(Selected excerpt)
# Mini cube



## fly4awhiteguy (Dec 27, 2011)

I saw 2 seperate threads on here, both of them inspiring. So I decided to slam 2 ideas together and see what I could come up with. the 1st idea was that I wanted a mini cube like I have seen on another thread here, the 2nd was to try a tank that was mostly wood and anubias. here is what I have come up with so far.
























I switched to using a desk lamp instead of LED until I can find something more appropriate and permanent. once this tank is cycled, I was thinking of putting in a small group of shrimp.. not sure what kind yet though. P.s don't mind the murky water colour.. I should have soaked and rinsed the wood more before adding it


----------



## 1101cody (Apr 20, 2011)

Very cool I have seen more tanks like this lately and really think they are beautiful. Look forward to see new pics


----------



## fly4awhiteguy (Dec 27, 2011)

2 days ago I emptied out this tank and put everything from it into a new 2 gal fluval spec I picked up the other day, but I can't decide what to do with it... I'm torn between making a nano reef and finally getting my feet wet with salt, or to start a shrimp tank with some CRS and see how that works out. either way it will be something a bit more advanced then what I have done so far. I wasnt having any luck with the filter I had on this cube, and although it is cute, it's just not practical for anything I want to do with it. I imagine it will be going into the buy and sell section soon. I haven't posted any pics of the new cube yet because this week has started out pretty crazy at work. I ll try and post pics in a day or two.


----------



## 1101cody (Apr 20, 2011)

Approx. how large is that tank?


----------



## bigfishy (Jun 19, 2009)

0.9g ................


----------



## fly4awhiteguy (Dec 27, 2011)

yes.. 0.9g - 2 litres


----------

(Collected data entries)
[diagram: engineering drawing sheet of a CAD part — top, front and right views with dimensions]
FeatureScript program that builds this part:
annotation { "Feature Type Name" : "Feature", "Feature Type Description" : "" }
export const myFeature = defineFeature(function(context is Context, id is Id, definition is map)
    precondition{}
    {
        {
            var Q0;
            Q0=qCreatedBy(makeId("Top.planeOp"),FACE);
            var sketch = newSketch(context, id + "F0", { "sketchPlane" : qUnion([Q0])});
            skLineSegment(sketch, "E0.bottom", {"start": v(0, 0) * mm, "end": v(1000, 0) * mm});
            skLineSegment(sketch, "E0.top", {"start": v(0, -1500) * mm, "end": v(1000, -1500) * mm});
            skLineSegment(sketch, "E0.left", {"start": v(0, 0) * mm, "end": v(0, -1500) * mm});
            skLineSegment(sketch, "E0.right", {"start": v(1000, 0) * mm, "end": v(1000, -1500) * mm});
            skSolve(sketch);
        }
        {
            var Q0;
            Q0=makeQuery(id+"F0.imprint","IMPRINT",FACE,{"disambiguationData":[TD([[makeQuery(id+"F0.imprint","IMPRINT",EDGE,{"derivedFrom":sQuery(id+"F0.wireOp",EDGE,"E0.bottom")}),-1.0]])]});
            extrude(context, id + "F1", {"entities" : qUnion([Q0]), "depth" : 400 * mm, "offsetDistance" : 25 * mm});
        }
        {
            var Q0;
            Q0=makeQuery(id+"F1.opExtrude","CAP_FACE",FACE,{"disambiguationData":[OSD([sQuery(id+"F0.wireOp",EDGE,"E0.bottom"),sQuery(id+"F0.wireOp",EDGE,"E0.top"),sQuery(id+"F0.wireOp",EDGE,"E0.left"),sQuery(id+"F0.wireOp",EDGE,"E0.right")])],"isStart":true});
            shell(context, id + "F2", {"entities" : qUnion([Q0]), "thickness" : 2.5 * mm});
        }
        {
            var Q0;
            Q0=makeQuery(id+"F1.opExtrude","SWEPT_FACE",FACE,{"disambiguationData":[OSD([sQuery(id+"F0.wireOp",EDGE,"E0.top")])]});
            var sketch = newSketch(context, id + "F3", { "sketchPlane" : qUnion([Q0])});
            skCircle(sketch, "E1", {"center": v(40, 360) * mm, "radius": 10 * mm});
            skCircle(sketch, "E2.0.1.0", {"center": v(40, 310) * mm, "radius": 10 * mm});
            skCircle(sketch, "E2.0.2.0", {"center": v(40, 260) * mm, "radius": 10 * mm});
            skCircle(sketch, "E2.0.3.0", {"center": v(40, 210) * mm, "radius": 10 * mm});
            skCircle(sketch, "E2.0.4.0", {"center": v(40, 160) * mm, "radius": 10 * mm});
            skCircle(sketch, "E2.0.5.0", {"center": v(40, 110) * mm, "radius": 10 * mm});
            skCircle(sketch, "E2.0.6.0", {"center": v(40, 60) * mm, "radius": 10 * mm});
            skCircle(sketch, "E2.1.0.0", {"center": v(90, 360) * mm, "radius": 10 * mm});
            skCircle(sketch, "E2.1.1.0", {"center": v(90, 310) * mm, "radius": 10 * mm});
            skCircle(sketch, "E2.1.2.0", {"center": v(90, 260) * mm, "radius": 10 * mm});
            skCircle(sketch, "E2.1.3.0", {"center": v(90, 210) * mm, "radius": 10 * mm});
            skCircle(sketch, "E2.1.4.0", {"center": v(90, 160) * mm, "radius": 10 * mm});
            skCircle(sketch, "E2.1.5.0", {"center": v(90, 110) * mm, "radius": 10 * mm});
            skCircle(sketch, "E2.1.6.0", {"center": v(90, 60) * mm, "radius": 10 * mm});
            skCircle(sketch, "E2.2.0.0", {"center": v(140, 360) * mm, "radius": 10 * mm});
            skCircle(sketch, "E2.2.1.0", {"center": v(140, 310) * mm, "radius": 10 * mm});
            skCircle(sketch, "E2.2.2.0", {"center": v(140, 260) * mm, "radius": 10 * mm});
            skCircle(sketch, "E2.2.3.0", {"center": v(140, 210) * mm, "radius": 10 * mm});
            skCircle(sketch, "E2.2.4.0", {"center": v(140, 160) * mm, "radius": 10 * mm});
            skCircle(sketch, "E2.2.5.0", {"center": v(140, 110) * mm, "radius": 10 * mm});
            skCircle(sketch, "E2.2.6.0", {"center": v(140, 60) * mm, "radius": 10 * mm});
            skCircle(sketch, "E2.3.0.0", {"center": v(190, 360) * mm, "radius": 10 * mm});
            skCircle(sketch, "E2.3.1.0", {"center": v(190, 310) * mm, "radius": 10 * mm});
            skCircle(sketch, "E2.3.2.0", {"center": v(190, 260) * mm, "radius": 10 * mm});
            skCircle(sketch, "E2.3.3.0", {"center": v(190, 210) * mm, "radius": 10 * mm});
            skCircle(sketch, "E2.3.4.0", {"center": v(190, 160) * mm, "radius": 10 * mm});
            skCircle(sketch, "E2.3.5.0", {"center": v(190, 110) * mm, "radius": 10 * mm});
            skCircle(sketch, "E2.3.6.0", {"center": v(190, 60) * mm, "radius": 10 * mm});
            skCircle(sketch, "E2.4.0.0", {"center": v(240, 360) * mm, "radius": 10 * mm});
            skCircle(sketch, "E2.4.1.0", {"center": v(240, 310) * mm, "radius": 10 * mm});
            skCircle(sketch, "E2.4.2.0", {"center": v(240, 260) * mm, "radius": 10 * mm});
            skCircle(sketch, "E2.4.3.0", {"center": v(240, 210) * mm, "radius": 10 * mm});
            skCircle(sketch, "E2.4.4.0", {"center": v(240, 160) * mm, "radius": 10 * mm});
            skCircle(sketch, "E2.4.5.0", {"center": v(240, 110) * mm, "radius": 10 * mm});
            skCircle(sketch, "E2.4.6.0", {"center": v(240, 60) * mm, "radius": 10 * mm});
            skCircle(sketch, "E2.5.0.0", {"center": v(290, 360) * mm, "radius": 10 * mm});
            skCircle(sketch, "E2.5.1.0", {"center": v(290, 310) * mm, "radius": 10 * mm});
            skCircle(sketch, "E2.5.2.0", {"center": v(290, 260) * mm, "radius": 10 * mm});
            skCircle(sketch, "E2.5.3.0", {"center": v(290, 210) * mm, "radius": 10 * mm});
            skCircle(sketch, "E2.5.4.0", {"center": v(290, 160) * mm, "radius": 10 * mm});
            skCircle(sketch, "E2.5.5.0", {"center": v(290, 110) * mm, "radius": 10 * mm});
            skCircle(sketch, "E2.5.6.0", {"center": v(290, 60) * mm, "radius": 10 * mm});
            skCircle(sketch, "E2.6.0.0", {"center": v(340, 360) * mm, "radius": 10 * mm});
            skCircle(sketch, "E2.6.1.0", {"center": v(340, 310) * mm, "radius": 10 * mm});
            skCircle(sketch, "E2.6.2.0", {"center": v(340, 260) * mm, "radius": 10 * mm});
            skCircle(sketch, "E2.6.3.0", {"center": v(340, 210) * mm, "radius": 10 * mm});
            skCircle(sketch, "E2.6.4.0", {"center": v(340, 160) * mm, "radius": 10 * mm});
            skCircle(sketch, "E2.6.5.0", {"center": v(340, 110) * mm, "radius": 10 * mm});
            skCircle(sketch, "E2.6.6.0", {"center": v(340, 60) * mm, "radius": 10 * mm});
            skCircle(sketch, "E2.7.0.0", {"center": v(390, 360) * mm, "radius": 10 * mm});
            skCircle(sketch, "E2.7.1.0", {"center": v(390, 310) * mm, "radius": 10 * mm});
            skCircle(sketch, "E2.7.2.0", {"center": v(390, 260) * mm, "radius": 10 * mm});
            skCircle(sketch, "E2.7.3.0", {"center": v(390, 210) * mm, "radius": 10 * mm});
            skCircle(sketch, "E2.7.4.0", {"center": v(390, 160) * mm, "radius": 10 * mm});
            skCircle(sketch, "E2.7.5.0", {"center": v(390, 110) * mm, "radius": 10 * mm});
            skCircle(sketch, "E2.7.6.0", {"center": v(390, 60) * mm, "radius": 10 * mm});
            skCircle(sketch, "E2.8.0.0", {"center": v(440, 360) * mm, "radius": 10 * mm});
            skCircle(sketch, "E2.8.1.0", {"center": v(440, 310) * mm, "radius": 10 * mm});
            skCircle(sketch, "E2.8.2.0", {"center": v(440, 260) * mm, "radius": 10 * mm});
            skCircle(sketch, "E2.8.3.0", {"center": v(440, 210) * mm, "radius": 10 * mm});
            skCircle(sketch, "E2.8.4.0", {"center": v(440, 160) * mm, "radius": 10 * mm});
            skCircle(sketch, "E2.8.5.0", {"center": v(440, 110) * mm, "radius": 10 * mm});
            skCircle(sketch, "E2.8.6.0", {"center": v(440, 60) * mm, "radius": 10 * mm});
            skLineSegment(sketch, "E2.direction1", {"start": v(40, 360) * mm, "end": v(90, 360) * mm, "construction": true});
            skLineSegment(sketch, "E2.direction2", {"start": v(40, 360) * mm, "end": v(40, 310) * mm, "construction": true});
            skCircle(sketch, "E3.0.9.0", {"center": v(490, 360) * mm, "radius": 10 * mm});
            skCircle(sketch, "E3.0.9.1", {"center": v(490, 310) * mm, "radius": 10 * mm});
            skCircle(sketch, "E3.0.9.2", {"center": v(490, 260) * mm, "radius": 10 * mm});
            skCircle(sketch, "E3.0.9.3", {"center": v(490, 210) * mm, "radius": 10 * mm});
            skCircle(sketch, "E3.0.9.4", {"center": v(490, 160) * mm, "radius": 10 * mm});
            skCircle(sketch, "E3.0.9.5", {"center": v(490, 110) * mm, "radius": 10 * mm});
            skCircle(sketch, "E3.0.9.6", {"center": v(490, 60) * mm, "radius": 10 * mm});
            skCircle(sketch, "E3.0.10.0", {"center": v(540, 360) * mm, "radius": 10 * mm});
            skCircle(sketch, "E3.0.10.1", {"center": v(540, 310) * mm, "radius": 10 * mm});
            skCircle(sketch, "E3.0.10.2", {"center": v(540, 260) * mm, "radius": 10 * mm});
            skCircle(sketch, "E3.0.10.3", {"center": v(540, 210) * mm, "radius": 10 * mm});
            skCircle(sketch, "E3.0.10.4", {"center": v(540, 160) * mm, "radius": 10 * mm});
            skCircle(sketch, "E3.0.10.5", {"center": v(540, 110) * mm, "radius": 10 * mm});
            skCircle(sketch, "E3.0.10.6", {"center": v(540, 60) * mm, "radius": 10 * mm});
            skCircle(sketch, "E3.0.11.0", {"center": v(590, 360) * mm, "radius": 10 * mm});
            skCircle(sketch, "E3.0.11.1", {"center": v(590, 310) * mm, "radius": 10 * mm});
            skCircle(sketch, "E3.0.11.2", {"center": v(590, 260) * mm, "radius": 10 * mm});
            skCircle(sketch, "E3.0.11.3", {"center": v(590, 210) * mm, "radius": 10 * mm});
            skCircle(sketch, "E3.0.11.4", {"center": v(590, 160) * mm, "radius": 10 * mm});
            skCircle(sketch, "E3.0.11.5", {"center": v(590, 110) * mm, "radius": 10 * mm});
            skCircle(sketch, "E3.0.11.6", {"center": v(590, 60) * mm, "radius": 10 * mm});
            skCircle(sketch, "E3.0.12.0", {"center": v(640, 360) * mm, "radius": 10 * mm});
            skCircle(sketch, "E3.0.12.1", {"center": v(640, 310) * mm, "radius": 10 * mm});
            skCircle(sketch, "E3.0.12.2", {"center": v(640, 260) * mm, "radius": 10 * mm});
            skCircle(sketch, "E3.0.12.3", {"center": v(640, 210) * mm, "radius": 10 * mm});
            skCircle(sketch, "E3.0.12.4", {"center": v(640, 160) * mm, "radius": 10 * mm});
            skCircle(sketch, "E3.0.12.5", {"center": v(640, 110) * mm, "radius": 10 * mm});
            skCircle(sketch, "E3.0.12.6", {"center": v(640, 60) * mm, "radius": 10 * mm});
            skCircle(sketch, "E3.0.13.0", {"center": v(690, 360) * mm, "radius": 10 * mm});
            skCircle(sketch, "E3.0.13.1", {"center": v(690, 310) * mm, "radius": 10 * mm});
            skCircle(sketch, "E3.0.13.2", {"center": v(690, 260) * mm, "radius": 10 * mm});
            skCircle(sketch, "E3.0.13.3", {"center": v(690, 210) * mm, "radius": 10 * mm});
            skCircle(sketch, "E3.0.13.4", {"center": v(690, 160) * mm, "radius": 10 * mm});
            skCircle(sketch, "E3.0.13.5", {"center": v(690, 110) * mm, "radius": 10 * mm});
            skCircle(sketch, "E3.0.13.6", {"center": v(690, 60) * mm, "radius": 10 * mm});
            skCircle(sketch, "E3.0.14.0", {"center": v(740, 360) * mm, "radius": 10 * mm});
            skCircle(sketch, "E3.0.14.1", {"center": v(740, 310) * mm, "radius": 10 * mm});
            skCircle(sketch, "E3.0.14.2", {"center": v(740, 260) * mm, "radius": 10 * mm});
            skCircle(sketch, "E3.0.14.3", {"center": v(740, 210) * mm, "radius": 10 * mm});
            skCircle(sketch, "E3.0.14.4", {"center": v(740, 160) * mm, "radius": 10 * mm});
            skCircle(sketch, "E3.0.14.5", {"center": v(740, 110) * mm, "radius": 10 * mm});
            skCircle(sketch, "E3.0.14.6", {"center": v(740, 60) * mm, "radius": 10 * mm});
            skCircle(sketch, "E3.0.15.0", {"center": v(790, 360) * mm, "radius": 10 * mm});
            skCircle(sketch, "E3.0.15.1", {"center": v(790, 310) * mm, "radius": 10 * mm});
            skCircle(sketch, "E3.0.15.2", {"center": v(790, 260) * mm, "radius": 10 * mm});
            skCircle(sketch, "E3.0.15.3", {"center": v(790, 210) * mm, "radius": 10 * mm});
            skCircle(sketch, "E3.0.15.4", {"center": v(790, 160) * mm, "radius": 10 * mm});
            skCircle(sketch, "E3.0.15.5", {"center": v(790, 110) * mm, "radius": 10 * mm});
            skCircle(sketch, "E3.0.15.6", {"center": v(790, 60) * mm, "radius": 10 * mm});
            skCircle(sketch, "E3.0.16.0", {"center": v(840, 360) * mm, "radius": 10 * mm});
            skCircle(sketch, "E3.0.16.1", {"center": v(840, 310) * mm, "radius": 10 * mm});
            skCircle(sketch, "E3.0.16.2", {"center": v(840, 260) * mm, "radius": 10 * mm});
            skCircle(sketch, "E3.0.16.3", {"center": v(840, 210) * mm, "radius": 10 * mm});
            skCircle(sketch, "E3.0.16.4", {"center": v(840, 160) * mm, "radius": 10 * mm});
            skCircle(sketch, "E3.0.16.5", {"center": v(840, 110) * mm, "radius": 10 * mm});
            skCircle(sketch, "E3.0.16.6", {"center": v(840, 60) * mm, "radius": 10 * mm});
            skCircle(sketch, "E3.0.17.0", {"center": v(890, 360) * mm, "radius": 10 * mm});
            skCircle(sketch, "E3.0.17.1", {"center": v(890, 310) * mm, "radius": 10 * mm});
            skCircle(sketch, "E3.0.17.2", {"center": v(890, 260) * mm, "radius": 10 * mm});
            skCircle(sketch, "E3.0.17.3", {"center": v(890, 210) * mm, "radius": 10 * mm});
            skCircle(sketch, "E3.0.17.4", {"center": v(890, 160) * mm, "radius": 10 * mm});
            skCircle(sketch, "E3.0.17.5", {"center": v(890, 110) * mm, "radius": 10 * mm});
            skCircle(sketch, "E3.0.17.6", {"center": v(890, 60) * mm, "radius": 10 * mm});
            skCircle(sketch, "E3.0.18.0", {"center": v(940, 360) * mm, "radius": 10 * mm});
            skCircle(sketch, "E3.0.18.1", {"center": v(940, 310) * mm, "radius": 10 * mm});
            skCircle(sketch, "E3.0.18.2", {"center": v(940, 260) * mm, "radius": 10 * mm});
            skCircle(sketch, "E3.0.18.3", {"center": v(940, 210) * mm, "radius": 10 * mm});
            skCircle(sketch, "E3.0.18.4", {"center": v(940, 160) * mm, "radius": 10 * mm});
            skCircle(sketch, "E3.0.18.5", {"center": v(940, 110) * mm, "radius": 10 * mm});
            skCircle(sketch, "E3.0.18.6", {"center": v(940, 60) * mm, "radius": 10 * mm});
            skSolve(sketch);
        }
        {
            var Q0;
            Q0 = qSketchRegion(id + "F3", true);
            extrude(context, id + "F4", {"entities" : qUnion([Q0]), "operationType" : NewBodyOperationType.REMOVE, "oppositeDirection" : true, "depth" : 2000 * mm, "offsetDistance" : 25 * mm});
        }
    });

(Work instructions)
**A)** Could you echo the part of the mini cube thread that starts at the words "2 days ago I" and ends after "is that tank?"?
**B)** How many lines of the records contain the string "bottom"? Reply with the number alone.
The mini cube thread has no connection to the records.

(Solutions to each task)
**A)**
2 days ago I emptied out this tank and put everything from it into a new 2 gal fluval spec I picked up the other day, but I can't decide what to do with it... I'm torn between making a nano reef and finally getting my feet wet with salt, or to start a shrimp tank with some CRS and see how that works out. either way it will be something a bit more advanced then what I have done so far. I wasnt having any luck with the filter I had on this cube, and although it is cute, it's just not practical for anything I want to do with it. I imagine it will be going into the buy and sell section soon. I haven't posted any pics of the new cube yet because this week has started out pretty crazy at work. I ll try and post pics in a day or two.


----------



## 1101cody (Apr 20, 2011)

Approx. how large is that tank?

**B)** 3